__DESCRIPTION OF THE TASK__
In the entries below, count the lines that contain the word "pinky" and give only that number.

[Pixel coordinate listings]
++++++++++

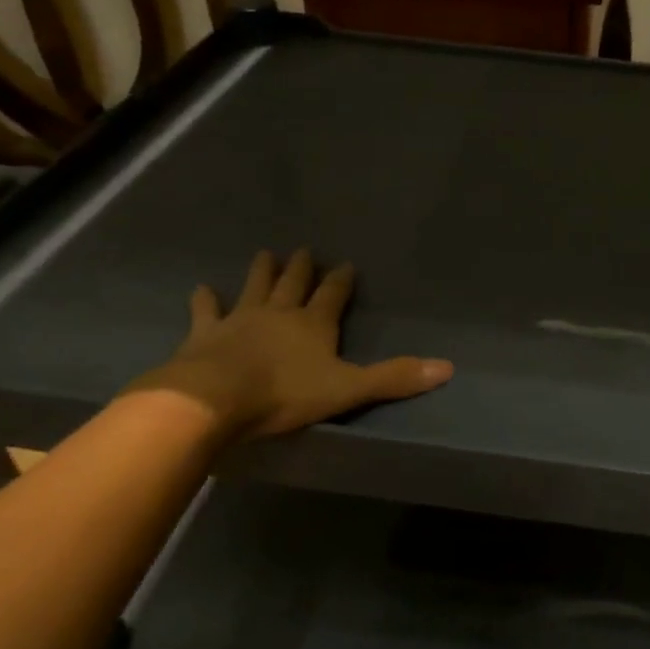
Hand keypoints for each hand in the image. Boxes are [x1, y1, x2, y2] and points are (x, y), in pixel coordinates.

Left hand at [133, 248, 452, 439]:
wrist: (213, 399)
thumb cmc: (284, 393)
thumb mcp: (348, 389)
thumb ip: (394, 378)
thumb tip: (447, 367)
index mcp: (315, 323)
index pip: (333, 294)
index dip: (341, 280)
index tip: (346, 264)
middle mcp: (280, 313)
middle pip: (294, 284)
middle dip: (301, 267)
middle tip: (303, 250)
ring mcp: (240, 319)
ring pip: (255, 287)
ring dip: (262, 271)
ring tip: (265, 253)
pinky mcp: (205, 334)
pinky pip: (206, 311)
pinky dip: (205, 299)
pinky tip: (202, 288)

++++++++++

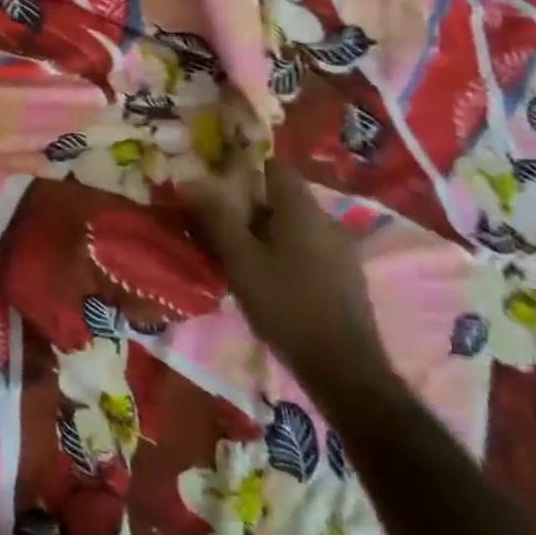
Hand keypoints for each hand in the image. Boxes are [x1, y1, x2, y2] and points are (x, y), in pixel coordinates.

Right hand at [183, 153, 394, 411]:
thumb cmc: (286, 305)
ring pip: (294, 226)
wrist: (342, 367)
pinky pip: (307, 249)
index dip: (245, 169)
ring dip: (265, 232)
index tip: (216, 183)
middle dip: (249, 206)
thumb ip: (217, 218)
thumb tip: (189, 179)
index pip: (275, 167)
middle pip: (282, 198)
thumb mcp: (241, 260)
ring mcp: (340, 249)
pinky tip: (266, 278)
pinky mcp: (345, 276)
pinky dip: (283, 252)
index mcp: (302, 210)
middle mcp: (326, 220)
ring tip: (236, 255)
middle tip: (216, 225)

++++++++++

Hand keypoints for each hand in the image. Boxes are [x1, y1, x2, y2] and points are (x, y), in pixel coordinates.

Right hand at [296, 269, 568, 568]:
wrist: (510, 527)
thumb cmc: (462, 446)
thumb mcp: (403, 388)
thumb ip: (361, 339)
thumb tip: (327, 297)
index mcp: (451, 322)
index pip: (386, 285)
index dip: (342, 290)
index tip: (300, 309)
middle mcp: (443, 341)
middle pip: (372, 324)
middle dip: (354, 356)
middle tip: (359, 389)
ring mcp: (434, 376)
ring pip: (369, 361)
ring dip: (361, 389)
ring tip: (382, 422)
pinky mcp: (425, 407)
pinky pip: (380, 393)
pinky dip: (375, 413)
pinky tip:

++++++++++

__RESULT OF THIS EXERCISE__
12